Problem statement >>
Below are the entries; determine how many of their lines contain the string "coordinate" and give that figure alone.

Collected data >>

--

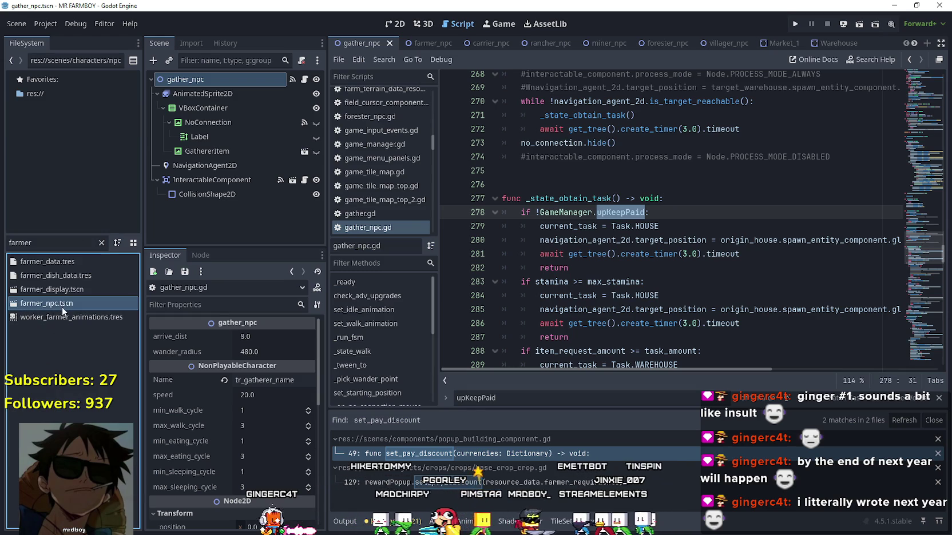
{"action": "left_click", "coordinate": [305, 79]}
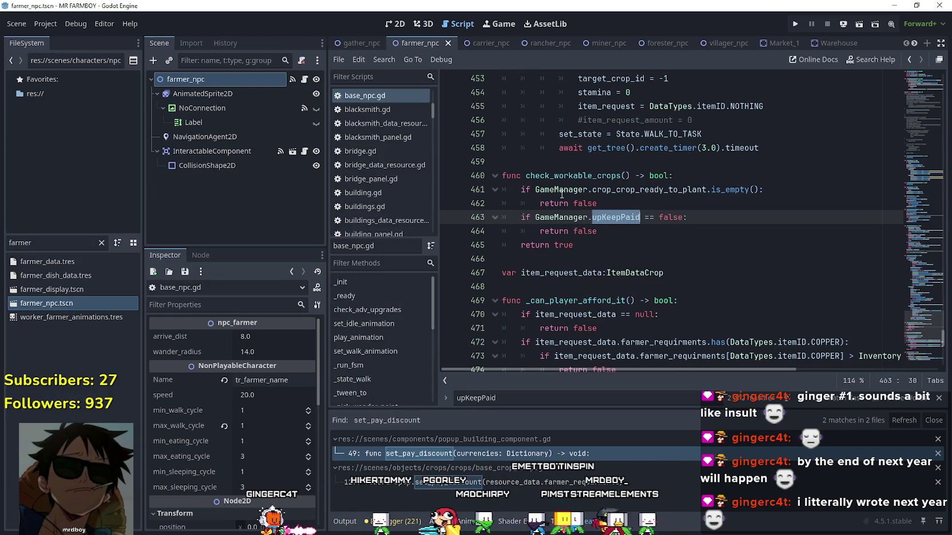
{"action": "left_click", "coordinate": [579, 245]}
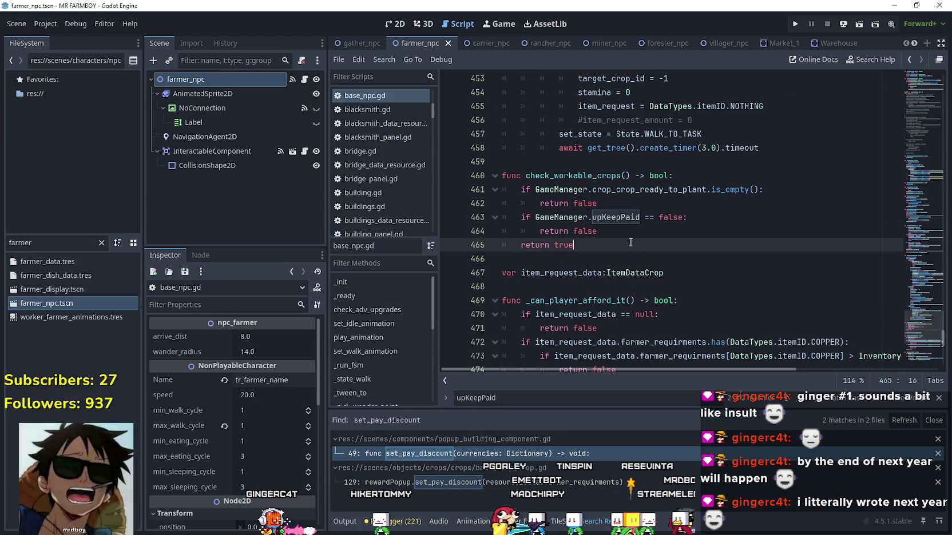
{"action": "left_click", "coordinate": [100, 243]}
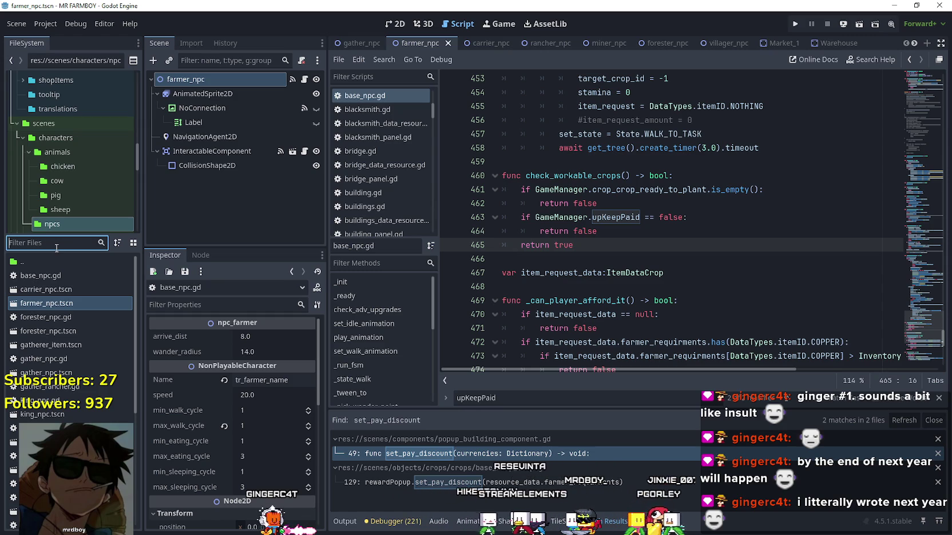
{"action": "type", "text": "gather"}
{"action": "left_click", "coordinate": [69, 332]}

--

Reply to the exercise >>
4